→ INSTRUCTIONS FOR THE TASK
Replace "Greece" with "Italy" throughout the lines below and write them out again, leaving everything else unchanged. Omit the pictures from your answer.

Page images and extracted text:
◇ ◇ ◇ ◇ ◇ ◇ ◇
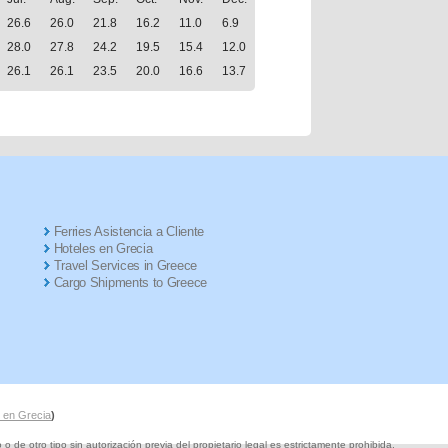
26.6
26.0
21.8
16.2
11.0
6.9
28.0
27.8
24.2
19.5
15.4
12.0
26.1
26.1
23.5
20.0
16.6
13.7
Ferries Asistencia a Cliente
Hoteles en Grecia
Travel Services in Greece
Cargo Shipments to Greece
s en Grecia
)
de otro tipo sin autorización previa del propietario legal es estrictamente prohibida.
◇ ◇ ◇ ◇ ◇ ◇ ◇
→ RESULT FOR THIS EXERCISE
26.6
26.0
21.8
16.2
11.0
6.9
28.0
27.8
24.2
19.5
15.4
12.0
26.1
26.1
23.5
20.0
16.6
13.7
Ferries Asistencia a Cliente
Hoteles en Grecia
Travel Services in Italy
Cargo Shipments to Italy
s en Grecia
)
de otro tipo sin autorización previa del propietario legal es estrictamente prohibida.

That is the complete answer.